Penn State Extension advises parents to look for leadership opportunities in line with interests whether starting a hurricane relief drive at school or leading a devotion in youth group. And early responsibility will help children to resist peer pressure as teens. "Leadership involves speaking up and taking actions. You can encourage children's leadership ability by supporting projects or identifying problems that may be important to them and helping them come up with suggestions for action and possible solutions."

Also promote reading and try educational expeditions to open minds and hearts:  behold the heavens at Frost Science Museum or stroll Shark Valley in the Everglades and spot egrets while reading a related picture book.  

Team Player to Lead Player
A Forbes article by Deep Patel discusses the connection between sports teamwork and leadership. "The goal isn't that they just find a sport, but rather that they have participated in an activity that gets them to use their bodies, learn a skill and function as a member of a team."

Developing natural strengths in turn builds confidence. Have your Lego master try engineering club. "Encourage children to pursue things that interest them. They develop a passion for it and feel comfortable and later on take a leadership role," says Penn State Extension.

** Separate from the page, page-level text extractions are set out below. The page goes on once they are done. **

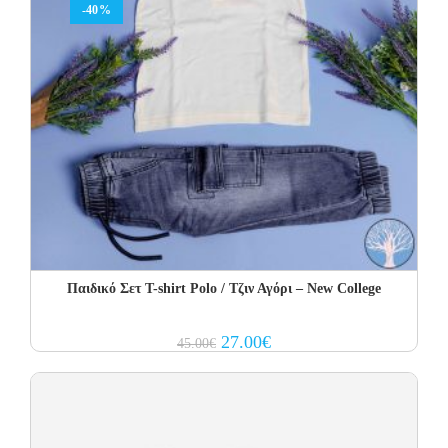
-40%
Παιδικό Σετ Τ-shirt Polo / Τζιν Αγόρι – New College
Original
Current
27.00
€
45.00
€
price
price
was:
is:
45.00€.
27.00€.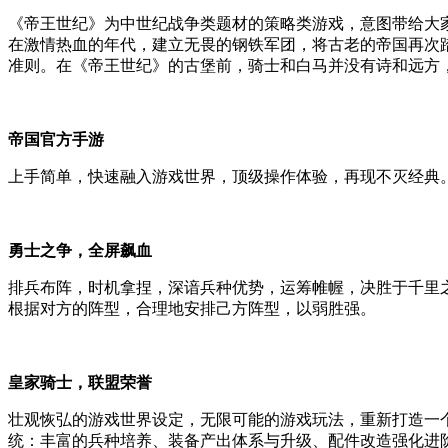
《帝王世纪》为中世纪战争类题材的策略类游戏，意图带给大
在激情热血的年代，建立无畏的钢铁军团，将古老的帝国再次
准则。在《帝王世纪》的古堡前，骑士和白马并没有诗和远方
帝国官方手游
上手简单，快速融入游戏世界，顶级操作体验，再现不灭经典
勇士之争，全屏飙血
排兵布阵，时机拿捏，深谙兵种优势，运筹帷幄，决胜于千里
根据对方的阵型，合理地安排己方阵型，以弱胜强。
皇家骑士，联盟荣誉
壮观恢弘的游戏世界设定，无限可能的游戏玩法，重新打造一
统：丰富的兵种培养、装备产出体系与升级、配件改造强化进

Also guide communication skills by helping children identify their emotions, express what they mean clearly, and listen well. "Nurture their effort to communicate with others; being an effective leader requires the ability to build relationships, inspire others and communicate effectively," writes Petsinger.

Finding Their Voice 
Affirm their self-worth with your unconditional love. "Confidence and capacity to believe in oneself are at the heart of effective leadership. Thus, children need to have confidence in their abilities and the courage to try out new things if they want to advance in their life," states an article in the Hindustan Times that quotes prominent business leaders. The article also notes that as children find their voice and express it through speaking and writing they will perceive public speaking as a natural part of life as adults.

One Step at a Time
Help your children manage the added stress of leadership responsibility. "Develop a strategy to address a problem or situation when overwhelmed. Show children how to break tasks into workable ways to get the job done," advises Penn State.

Also, guide children to think critically about challenges, which will boost self-esteem and inspire them to dream big. "When a child struggles, asking questions such as, ‘do you think there's another way you could do that?’ will help your child use creativity to solve problems, a very important skill for a successful life," says Petsinger. Likewise,  turn failures into teachable moments and carry onward fostering resilience.

Lolly Daskal recommends in Inc. to expose your children to trailblazers making an impact. Set up goals and small projects they can be successful at. "They'll gain valuable self-esteem and confidence by mastering new skills as they get the job done."

Lead by Example
Teach --and model-- integrity, character and responsibility. "A child who can learn the foundation of trust, honesty, respect and integrity will be ready for a lifetime of successful leadership, partnerships and relationships," writes Daskal.

And be the parents you want them to see. "As a parent you're going to be the most important teacher your child will have...Get used to being the best you can be. It's guaranteed to have a lasting effect on your kids!" affirms Patel.